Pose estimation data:
#####

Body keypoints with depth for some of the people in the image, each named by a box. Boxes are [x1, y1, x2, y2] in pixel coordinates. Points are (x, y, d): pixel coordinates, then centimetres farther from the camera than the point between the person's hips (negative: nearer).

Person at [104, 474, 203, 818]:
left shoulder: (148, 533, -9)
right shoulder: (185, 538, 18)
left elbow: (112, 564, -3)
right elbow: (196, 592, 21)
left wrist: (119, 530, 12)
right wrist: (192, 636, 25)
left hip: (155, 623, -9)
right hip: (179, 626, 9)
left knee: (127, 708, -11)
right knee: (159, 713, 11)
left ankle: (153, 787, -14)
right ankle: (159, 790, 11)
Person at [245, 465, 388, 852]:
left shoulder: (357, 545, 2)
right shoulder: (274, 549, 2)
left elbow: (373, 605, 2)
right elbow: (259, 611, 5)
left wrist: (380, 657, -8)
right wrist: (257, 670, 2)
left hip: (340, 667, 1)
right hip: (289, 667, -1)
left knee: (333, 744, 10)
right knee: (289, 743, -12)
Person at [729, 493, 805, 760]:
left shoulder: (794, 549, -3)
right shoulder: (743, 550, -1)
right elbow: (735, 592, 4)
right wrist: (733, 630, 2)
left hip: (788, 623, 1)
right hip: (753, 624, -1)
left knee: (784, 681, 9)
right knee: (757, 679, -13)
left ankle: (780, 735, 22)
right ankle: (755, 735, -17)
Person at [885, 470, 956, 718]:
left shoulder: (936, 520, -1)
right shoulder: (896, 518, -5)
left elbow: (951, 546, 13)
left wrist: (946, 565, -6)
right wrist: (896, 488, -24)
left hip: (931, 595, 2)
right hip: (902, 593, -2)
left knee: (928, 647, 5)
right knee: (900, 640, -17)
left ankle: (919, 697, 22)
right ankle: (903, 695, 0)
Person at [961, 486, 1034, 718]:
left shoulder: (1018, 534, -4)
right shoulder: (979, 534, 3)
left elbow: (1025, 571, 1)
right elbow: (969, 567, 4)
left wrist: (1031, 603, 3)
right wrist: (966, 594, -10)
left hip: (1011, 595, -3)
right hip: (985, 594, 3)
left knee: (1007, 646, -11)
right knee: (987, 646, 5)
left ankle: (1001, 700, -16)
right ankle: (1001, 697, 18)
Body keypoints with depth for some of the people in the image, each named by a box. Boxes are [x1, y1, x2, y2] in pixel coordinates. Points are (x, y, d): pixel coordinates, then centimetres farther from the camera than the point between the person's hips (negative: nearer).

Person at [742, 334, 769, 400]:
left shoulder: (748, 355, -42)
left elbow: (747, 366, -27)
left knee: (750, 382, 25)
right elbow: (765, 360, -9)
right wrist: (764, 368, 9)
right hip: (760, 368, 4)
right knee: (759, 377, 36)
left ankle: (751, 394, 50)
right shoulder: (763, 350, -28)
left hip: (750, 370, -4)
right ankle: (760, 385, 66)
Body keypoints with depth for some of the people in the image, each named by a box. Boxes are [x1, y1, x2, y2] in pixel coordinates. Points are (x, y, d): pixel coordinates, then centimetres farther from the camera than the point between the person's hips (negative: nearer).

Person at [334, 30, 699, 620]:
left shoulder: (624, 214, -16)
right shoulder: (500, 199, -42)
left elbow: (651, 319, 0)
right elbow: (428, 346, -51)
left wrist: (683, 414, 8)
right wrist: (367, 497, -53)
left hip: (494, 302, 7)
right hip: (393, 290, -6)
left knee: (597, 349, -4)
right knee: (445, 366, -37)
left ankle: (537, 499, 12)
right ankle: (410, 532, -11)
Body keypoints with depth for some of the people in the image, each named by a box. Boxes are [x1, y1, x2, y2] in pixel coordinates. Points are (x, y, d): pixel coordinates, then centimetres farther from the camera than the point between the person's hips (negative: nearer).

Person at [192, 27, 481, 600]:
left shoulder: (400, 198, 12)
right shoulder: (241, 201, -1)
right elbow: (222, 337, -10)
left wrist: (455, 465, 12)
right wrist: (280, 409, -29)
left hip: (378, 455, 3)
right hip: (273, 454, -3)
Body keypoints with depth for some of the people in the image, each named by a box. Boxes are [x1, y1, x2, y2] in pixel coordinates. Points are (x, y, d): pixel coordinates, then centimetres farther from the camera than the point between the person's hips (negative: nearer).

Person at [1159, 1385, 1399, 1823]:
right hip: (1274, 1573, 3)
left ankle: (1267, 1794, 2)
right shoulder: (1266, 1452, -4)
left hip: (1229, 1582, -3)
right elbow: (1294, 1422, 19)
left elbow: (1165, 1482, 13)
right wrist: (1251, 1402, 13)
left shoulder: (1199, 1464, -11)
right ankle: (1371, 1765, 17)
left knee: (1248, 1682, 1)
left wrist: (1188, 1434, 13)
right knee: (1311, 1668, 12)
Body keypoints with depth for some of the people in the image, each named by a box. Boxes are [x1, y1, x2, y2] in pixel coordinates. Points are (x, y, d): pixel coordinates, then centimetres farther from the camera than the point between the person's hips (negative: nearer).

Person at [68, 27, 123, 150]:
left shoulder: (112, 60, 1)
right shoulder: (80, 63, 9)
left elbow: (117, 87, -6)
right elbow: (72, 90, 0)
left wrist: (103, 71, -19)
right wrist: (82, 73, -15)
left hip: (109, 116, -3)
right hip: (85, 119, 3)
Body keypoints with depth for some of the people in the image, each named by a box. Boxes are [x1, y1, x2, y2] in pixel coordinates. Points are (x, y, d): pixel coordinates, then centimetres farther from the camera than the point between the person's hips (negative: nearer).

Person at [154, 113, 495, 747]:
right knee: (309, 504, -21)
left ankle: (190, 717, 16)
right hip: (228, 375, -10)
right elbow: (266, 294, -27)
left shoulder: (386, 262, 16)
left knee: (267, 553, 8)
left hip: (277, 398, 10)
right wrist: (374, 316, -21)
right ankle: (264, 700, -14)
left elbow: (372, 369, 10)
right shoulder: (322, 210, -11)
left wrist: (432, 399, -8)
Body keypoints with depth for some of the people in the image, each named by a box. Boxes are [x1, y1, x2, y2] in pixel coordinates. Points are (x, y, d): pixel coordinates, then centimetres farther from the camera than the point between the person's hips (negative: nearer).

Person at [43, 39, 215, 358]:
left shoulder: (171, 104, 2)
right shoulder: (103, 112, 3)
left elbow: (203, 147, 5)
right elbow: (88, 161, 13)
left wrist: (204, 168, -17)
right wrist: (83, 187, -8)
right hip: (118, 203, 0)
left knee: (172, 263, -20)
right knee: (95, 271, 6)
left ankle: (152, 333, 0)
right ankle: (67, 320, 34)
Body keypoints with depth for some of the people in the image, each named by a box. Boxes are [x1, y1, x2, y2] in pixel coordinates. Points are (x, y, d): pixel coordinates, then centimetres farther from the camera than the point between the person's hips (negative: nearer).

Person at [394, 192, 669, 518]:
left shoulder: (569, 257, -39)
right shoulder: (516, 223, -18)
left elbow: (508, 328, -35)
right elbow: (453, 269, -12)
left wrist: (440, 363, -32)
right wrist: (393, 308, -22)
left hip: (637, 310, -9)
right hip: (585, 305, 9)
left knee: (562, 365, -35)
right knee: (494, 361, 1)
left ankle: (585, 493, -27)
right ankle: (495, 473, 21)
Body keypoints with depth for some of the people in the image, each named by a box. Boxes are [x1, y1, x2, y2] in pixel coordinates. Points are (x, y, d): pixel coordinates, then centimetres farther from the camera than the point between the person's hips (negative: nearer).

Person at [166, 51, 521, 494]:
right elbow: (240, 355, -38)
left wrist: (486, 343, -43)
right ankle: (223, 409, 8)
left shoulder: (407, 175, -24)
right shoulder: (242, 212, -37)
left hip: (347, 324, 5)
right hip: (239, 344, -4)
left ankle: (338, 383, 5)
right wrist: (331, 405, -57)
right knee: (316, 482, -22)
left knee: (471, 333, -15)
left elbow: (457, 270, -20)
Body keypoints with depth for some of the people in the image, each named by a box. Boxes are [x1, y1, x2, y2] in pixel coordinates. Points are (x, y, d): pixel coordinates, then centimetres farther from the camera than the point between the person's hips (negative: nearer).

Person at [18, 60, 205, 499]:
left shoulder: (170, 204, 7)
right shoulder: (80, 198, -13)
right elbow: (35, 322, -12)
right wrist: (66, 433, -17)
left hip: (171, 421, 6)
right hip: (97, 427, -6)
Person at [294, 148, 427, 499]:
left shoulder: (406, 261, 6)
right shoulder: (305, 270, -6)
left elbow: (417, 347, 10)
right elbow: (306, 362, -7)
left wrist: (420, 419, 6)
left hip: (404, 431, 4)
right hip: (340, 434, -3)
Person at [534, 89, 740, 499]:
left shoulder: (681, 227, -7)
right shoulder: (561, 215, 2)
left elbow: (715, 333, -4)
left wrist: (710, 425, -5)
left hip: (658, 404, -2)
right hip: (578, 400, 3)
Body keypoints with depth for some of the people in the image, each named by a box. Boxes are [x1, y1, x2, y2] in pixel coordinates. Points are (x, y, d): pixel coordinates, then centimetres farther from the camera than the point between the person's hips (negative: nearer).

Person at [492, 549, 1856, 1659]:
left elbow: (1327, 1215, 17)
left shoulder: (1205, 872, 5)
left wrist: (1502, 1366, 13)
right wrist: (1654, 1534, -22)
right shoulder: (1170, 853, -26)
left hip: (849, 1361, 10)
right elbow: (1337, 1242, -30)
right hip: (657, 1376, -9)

#####

Set down only the lines above that fall between the line holding "right wrist: (733, 630, 2)" and the line holding "left wrist: (946, 565, -6)", inclusive, keeping each exact.

right wrist: (733, 630, 2)
left hip: (788, 623, 1)
right hip: (753, 624, -1)
left knee: (784, 681, 9)
right knee: (757, 679, -13)
left ankle: (780, 735, 22)
right ankle: (755, 735, -17)
Person at [885, 470, 956, 718]:
left shoulder: (936, 520, -1)
right shoulder: (896, 518, -5)
left elbow: (951, 546, 13)
left wrist: (946, 565, -6)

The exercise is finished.